The difference between a normal function call and a goroutine is that a goroutine is created with the go statement. An executable Go program does have at least one goroutine; the goroutine that calls the main function is known as the main goroutine.

package main
import (
    "fmt"
    "time"
    "sync"
)   
type testConcurrency struct {
    min int
    max int
    country string
}
func printCountry(test *testConcurrency, groupTest *sync.WaitGroup) {   
    for i :=test.max ; i>test.min; i-- { 
            time.Sleep(1*time.Millisecond)          
            fmt.Println(test.country)
    }
    fmt.Println()
    groupTest.Done()    
}
func  main() {
    groupTest := new(sync.WaitGroup)
    japan := new(testConcurrency)
    china := new(testConcurrency)
    india := new(testConcurrency)
    japan.country = "Japan"
    japan.min = 0
    japan.max = 5
    china.country = "China"
    china.min = 0
    china.max = 5
    india.country = "India"
    india.min = 0
    india.max = 5
    go printCountry(japan, groupTest)
    go printCountry(china, groupTest)
    go printCountry(india, groupTest)
    groupTest.Add(3)
    groupTest.Wait()
}

What is wait group ?

Go's standard library provides several useful tools for working with synchronization. One that frequently comes in handy is sync.WaitGroup, a tool for telling one goroutine to wait until other goroutines complete.

A wait group is a message-passing facility that signals a waiting goroutine when it's safe to proceed. To use it, you tell the wait group when you want it to wait for something, and then you signal it again when that thing is done. A wait group doesn't need to know more about the things it's waiting for other than
(1) the number of things it's waiting for
(2) when each thing is done. You increment the first with groupTest.
Add, and as your task completes, you signal this with groupTest.Done. The groupTest.Wait function blocks

This program also synchronizes the execution using sync.WaitGroup while executing the goroutines; here function main is waiting for completion of the execution of goroutines using sync.WaitGroup .

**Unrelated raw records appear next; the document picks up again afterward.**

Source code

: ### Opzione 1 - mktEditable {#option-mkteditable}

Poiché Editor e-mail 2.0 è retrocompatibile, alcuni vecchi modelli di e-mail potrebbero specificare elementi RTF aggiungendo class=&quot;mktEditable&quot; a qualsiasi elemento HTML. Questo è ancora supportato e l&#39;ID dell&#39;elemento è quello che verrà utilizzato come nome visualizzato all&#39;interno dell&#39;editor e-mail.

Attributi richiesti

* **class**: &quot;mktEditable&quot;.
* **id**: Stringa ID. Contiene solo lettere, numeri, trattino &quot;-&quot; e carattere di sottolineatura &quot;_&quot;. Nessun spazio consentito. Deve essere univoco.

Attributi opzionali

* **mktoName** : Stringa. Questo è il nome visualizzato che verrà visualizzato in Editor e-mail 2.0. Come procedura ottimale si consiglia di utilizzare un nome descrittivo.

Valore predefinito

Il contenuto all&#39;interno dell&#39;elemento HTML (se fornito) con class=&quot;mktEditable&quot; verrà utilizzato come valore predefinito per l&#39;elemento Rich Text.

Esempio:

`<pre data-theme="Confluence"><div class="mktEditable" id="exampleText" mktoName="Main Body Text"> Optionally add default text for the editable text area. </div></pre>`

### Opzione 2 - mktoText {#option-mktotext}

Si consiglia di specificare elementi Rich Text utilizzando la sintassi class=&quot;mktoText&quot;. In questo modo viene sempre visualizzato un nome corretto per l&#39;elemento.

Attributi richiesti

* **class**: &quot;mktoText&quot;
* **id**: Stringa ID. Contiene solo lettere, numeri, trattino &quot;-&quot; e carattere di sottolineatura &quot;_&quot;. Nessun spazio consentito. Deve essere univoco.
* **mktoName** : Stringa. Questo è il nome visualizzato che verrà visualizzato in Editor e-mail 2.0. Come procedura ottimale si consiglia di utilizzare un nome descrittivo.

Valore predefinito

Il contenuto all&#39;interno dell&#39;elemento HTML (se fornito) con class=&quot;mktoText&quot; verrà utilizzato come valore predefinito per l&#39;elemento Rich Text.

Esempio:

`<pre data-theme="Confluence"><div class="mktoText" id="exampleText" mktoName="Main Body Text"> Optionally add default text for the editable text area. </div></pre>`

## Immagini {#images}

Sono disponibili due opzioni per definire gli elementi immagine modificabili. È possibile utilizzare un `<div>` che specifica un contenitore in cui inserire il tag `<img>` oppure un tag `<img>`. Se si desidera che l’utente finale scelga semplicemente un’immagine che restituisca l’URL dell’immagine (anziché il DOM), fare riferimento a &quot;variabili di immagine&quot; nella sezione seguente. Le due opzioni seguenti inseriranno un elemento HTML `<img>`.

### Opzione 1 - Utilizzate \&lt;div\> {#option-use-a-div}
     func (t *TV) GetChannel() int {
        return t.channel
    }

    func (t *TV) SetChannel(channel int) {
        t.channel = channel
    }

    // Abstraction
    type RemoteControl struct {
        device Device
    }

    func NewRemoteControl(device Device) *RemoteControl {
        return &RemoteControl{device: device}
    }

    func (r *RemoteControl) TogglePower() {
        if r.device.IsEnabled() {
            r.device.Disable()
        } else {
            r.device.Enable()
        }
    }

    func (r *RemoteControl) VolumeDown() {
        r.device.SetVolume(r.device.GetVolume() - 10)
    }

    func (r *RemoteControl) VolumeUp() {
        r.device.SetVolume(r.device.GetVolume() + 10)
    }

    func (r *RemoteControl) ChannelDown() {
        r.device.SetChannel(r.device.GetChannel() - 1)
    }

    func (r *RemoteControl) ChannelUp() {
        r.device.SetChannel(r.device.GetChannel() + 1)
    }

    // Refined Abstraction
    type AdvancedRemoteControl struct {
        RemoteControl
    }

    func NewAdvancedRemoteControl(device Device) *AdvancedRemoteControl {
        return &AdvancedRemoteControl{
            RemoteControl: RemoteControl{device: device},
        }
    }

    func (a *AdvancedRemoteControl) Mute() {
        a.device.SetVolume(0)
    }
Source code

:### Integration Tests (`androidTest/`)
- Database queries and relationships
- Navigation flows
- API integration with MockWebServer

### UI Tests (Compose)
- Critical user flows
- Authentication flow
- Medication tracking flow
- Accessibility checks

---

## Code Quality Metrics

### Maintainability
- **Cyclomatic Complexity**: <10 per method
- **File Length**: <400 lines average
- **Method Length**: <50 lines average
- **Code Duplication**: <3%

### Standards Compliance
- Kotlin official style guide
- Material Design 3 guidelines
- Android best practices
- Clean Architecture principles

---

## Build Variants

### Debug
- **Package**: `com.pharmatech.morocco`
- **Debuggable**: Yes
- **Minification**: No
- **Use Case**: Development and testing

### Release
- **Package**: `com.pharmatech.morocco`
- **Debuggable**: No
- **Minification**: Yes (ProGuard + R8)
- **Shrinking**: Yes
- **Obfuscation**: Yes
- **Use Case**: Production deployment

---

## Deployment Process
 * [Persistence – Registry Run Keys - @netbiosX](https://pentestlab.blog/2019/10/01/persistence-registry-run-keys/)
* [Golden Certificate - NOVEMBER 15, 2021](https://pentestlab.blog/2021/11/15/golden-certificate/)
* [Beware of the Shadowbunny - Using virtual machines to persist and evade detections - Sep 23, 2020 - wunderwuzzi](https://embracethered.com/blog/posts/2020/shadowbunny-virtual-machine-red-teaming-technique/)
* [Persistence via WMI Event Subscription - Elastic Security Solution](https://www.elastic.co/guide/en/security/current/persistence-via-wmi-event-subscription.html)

go printCountry(japan, groupTest)
go printCountry(china, groupTest)
go printCountry(india, groupTest)

The program uses the WaitGroup type of sync package, which is used to wait for the program to finish all goroutines launched from the main function. Otherwise the goroutines would be launched from main function and then terminate the program before completing the execution of goroutines. The Wait method of the WaitGroup type waits for the program to finish all goroutines. The WaitGroup type uses a counter that specifies the number of goroutines, and Wait blocks the execution of the program until the WaitGroup counter is zero.

groupTest.Add(3)

The Add method is used to add a counter to the WaitGroup so that a call to the Wait method blocks execution until the WaitGroup counter is zero. Here a counter of three is added into the WaitGroup, one for each goroutine.

groupTest.Wait()

When the Wait method is called inside the main function, it blocks execution until the WaitGroup counter reaches the value of zero and ensures that all goroutines are executed.

When you run the program, the output would vary each time because the execution is randomly delaying inside the functions.